Sin embargo, el insólito episodio de una hora del podcast de Joe Rogan, cuyo guion íntegro (preguntas y respuestas) fue tejido por ChatGPT e interpretado por un software de IA que clonó y emuló las voces de Joe Rogan y su presunto invitado (el CEO de OpenAI); podría arrojar luz sobre el rumbo que tomamos. En apenas tres minutos de escucha, el oyente olvida la naturaleza ficticia de la charla y se sumerge en el diálogo entre los interlocutores como si fuese una conversación auténtica. Este fenómeno inmersivo es conocido en neurociencia como Realismo Perceptual, y lo veremos pronto emergiendo en más lugares. Anoche, en Fox News, pude ver a su flamante presentadora virtual, a quien subyace una IA capaz de convertir texto en vídeo.

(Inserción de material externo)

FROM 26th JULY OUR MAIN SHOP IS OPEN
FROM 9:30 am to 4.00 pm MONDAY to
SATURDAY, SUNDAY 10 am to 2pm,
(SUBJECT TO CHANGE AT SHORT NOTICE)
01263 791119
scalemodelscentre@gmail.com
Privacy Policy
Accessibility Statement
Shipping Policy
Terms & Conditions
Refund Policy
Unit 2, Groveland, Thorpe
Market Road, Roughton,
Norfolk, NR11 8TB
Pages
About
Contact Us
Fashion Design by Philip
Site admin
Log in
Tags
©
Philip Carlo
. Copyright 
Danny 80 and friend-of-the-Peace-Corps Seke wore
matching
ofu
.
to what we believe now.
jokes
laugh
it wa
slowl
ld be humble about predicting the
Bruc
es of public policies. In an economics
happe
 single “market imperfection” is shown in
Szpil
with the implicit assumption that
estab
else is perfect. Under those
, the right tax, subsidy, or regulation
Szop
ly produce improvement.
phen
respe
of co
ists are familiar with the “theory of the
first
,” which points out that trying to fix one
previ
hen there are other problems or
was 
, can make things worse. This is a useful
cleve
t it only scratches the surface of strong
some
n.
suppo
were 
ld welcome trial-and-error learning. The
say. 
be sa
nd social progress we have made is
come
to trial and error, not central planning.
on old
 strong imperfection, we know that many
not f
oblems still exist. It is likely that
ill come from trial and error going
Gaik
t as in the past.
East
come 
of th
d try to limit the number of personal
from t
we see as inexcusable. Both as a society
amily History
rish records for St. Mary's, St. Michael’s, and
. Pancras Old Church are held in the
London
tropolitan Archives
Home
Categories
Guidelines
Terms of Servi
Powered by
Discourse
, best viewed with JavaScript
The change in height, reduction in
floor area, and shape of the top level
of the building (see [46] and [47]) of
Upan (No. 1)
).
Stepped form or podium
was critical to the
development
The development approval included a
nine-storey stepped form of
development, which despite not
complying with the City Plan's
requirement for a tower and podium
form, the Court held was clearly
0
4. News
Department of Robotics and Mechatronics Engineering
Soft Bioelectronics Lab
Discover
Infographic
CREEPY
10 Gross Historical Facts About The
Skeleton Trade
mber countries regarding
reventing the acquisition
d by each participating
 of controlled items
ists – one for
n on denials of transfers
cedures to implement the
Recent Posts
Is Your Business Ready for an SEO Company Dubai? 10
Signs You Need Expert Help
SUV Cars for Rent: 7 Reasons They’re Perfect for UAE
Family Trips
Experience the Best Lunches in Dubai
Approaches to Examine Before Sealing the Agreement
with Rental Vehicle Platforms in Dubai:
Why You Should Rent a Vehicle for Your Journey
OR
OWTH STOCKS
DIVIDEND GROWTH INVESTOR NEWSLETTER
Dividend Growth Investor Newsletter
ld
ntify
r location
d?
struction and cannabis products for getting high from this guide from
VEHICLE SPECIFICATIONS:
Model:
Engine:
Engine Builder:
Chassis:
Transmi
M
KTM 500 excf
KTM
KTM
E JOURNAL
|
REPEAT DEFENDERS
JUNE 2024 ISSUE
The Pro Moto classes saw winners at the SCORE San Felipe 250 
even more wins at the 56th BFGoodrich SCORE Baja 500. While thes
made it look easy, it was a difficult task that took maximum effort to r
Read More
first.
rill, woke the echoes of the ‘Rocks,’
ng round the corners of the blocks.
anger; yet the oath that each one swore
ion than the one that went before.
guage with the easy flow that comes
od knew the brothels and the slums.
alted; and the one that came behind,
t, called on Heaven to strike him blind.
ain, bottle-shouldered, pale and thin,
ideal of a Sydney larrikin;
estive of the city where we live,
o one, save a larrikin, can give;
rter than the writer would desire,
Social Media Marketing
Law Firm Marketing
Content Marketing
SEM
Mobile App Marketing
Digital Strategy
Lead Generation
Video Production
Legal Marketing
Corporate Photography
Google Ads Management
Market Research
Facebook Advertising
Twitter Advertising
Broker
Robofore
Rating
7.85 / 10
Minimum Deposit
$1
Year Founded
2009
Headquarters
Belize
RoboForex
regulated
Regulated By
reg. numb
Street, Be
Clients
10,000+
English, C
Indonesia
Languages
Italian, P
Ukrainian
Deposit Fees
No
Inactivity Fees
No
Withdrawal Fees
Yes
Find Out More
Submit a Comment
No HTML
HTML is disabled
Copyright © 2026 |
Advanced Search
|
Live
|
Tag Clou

Si la IA sigue generando contenido que es sensorialmente indistinguible de la realidad, es evidente hacia dónde nos dirigimos: ¡hacia 1999! La película se llamó Matrix.
Me asalta una duda como colofón a este texto. Si la IA se entrena con todo el contenido virtual que existe en internet, ¿qué va a suceder el día en que todo ese contenido haya sido creado por ella misma y se tenga que reentrenar?